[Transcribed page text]
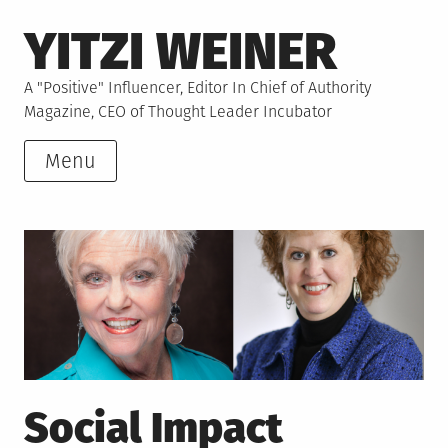
Skip
YITZI WEINER
to
content
A "Positive" Influencer, Editor In Chief of Authority
Magazine, CEO of Thought Leader Incubator
Menu
Social Impact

**Your goal:** Copy every line of text from the items above word for word, leaving out the pictures.

**Answer space:**
Skip
YITZI WEINER
to
content
A "Positive" Influencer, Editor In Chief of Authority
Magazine, CEO of Thought Leader Incubator
Menu
Social Impact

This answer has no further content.